I prefer the DHCP method since it will automatically adjust to keep working even should you change something drastic about the main network, and it will never have a conflicting IP. The drawback is that you cannot access the AP unless it is connected to a network with a working main router.

Once you have this set up then look at the guest network. The guest network has a static IP that is outside of the LAN network. Since this AP will be the gateway for guests, it's conventional to use something .1. It has a DHCP server.

The guests are in their own firewall zone. This zone forwards to lan. (there is no WAN). It is essential to set masquerade and mtu_fix on the lan network. The guests will NAT into the LAN as if it were the Internet.

This should allow you to test by connecting as a guest and reaching the Internet.

But there is a security issue that guests can potentially access machines on the LAN, if they know the IP address. That is fixed by placing restrictive firewall rules on the guests. You don't want them to reach any of your private IPs, only the Internet.

I guess it is bridged with lan interface so firewall rule for lan will work for lan2 also.

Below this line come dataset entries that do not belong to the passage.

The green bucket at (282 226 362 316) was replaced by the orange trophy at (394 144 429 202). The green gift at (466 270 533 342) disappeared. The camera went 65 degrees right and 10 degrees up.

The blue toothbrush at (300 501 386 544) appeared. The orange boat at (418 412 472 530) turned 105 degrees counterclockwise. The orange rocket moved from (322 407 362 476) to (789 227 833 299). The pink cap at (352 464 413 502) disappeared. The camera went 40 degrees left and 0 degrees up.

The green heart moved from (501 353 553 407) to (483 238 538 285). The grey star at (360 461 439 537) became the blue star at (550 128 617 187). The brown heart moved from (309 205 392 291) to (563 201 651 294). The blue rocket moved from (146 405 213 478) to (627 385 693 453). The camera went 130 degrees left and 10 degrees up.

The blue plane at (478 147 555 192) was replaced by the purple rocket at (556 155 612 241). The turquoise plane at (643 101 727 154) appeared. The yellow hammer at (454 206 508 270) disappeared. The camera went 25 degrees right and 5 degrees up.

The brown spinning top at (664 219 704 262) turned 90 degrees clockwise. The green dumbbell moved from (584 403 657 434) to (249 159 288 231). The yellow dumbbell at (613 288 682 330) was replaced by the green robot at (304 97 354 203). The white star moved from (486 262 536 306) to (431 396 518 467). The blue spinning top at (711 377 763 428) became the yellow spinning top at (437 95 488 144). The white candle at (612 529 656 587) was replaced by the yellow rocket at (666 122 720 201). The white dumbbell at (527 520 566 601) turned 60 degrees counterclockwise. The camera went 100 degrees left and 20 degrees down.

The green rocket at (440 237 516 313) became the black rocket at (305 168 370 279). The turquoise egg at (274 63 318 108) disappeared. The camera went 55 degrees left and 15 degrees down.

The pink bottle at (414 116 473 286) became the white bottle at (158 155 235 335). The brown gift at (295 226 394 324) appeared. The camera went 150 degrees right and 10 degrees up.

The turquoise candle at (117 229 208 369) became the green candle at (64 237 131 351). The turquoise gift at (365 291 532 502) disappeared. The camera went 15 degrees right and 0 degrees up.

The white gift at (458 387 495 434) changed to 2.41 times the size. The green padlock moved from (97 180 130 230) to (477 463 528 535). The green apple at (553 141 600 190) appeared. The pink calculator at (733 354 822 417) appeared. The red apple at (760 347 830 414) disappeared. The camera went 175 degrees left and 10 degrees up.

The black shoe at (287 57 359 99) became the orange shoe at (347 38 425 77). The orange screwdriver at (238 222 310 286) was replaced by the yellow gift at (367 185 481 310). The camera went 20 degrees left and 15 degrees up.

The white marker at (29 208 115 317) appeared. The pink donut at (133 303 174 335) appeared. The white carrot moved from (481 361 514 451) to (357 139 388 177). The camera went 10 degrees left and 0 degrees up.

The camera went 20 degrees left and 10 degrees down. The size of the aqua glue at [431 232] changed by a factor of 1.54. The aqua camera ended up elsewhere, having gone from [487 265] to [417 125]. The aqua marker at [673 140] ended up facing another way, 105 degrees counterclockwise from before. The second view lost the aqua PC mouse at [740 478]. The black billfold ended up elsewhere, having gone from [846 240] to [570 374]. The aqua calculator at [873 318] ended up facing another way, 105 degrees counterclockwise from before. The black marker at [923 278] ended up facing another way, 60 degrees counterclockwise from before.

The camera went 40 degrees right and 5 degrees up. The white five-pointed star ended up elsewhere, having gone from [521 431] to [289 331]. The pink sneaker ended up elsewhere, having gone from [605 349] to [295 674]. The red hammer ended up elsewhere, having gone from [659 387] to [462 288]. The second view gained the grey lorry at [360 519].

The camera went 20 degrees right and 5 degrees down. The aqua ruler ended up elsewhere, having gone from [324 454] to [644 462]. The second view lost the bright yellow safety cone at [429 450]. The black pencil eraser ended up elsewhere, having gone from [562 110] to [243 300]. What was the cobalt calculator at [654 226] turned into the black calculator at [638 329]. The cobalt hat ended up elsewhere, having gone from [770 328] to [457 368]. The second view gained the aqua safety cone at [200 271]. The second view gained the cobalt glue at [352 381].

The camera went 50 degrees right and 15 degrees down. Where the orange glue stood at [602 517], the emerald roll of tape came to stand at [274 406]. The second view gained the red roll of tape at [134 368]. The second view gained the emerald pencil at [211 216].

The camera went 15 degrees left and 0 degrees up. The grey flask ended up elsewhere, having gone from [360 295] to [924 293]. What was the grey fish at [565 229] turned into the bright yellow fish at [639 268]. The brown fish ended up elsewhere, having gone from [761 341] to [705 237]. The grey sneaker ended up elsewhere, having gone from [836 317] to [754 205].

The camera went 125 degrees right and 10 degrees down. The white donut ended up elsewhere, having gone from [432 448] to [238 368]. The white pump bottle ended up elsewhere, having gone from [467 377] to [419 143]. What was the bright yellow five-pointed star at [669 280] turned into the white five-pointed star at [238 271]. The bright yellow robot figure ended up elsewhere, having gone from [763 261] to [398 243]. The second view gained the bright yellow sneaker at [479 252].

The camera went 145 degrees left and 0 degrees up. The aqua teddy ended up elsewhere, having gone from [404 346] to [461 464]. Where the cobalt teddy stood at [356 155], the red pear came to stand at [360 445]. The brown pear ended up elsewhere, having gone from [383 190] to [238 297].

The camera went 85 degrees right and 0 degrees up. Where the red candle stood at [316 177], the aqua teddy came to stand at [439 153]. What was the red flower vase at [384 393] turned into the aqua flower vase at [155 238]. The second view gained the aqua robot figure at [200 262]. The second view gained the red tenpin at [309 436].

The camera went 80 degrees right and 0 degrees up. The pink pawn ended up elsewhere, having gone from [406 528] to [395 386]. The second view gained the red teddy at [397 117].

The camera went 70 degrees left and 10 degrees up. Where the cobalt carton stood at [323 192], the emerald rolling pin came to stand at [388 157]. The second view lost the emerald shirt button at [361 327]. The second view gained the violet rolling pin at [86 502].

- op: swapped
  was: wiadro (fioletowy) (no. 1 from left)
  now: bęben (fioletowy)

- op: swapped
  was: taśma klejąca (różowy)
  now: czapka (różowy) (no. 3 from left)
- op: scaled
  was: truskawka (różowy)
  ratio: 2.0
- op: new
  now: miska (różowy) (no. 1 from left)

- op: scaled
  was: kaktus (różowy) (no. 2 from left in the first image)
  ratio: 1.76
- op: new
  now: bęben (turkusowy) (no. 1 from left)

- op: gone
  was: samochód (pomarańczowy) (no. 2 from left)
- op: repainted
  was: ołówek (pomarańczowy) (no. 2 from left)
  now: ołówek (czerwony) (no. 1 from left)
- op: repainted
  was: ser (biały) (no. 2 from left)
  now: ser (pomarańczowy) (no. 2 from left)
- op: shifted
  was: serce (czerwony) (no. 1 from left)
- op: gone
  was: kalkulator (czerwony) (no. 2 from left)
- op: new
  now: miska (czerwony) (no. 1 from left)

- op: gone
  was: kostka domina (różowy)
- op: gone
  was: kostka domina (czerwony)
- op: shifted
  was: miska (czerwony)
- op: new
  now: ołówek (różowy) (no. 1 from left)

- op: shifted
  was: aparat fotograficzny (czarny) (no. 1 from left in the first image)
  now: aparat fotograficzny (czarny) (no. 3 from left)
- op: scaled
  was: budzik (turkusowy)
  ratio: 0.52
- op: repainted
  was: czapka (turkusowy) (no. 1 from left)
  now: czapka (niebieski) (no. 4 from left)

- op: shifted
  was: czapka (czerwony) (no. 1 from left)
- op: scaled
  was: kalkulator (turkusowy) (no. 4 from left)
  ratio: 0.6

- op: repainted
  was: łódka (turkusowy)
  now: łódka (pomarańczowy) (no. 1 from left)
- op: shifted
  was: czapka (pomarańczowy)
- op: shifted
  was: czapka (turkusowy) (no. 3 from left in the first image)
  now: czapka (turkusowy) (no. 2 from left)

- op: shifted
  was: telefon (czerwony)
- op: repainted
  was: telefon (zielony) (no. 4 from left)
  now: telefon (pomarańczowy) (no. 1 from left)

None. It is for wifi only.

Yes, exactly. I do the same. Then after some time I realised the same as mentioned in the same para. There is no way to access the AP without internet access. With unifi firmware I am able to access it without internet and at the same time I can configure wifi in the AP. I want to replicate the same thing with OpenWrt.

This was to access the AP without internet connection. I followed this doc. After removing lan2 I can get the internet on guest network.

This is now an issue. We will talk on this.